I am anxious to get started testing and modifying the Java code and hope that I will be able to focus on that in the upcoming week. I am familiar with the data structures that the model employs but am still nervous about being able to manipulate a relatively complex model.
Gloriane and I have been brainstorming techniques for improving the appearance of the user interface. One of the major factors that we think might be yielding inaccurate data from the user study is that the fake SNS (social networking site) is relatively unengaging unlike actual SNSs, so users don't feel compelled to care about their privacy settings because the "fakeness" of the study is emphasized. Therefore, users might be more willing to compromise than they would be in a real-world situation or might even choose a random privacy setting.
Have a great weekend!
Getting into the swing of things
15 Jun 2016
This past week I continued working on inputting data into SPSS so that we can do the analysis. We've run into a few roadblocks in getting me full access to the lab, so my work has been going slowly, but we're hoping that things will get fully sorted tomorrow.

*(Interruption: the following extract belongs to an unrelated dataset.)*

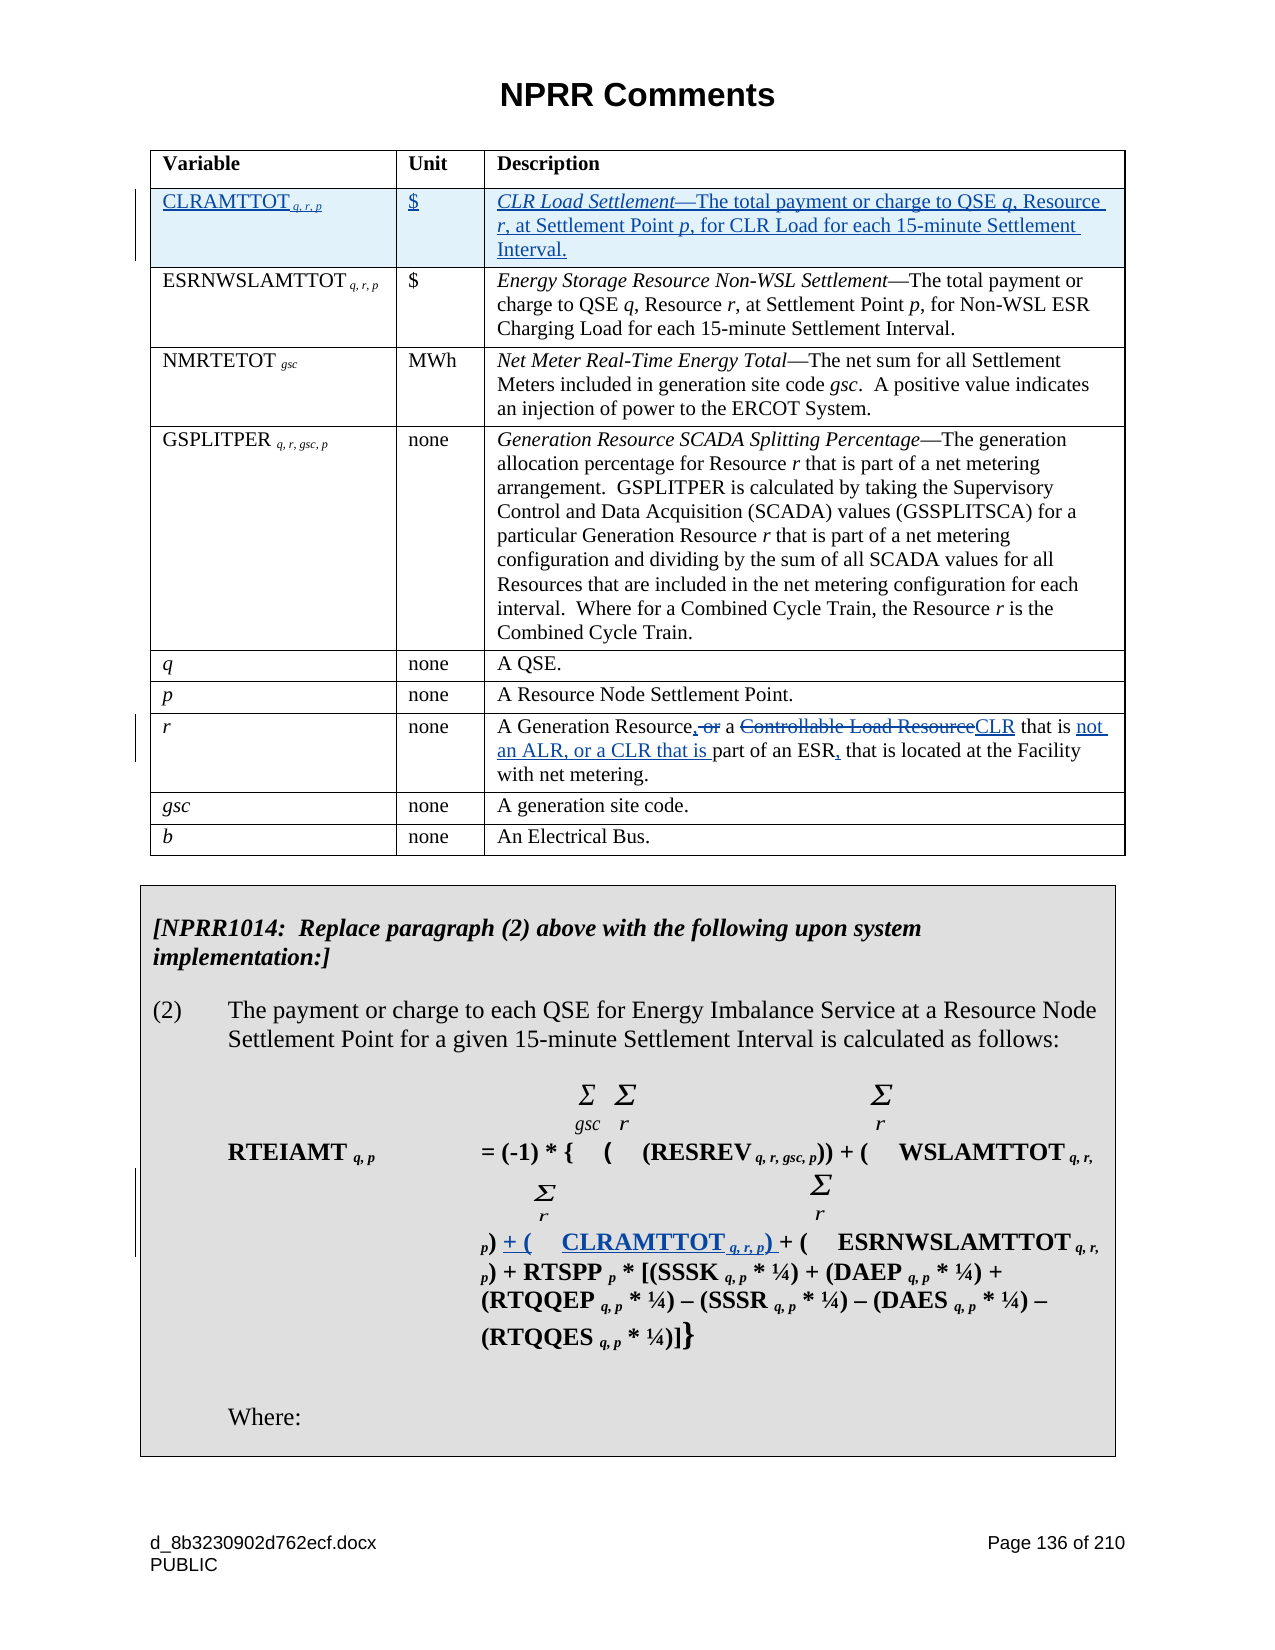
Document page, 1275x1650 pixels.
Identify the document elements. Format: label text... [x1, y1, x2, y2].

We have big plans for the summer. We roughly outlined some goals for the project, including attaching the code of the algorithm to a revised user study so that we can test exactly how accurate the model will be when interacting with real users. I am in the process of reading through the Java code now so that I can attach it to the front end when we are ready.

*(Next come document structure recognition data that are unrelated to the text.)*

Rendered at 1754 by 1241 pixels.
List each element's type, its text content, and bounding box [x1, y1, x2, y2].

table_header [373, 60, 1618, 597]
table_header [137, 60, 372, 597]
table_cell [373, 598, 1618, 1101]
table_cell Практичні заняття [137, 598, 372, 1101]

The other girl in the DREU program at Penn State, Gloriane
, arrived over the weekend! It has been wonderful getting to know her and having a teammate to work with. Gloriane is currently working on developing a more welcoming user interface than the one used in the first study.
Yesterday, our mentor took us out to lunch in town! We talked a lot about grad school, especially about the possibility of going to grad school in Europe (which is something I am interested in). She is very knowledgable, and I can tell that she genuinely wants to help us learn about the research process and grad school applications. I am very focused on grad school right now because I will graduate next spring. I will need to submit my applications for schools as well as for scholarships and grants in the upcoming months.
The first week
6 Jun 2016
I arrived in State College, PA on Memorial Day. For the past week or so, I've been getting settled in my sublet and exploring the campus and town. I am pleasantly surprised by the public transportation system, CATA, it seems relatively easy to use and convenient :)
At this point, I am waiting on my PSU ID to come in so that I can start working in the lab.
This morning my mentor, Dr. Squicciarini, sent me the data from a study in which participants tried to agree on a privacy setting for a photo on a fake social networking site. I restructured the data and entered into SPSS so that we can begin to analyze it. I am about to enter the data from the survey participants took before the study which measured social network usage and attitudes towards online privacy. This will allow us to compare user attitudes and their performance in the study. We hope to use the analysis to confirm the accuracy of the mathematic model and to suggest revisions/additions to the study.
Overall, it looks like the summer is going to be really fun and challenging! I can't wait to dive into the project in further detail!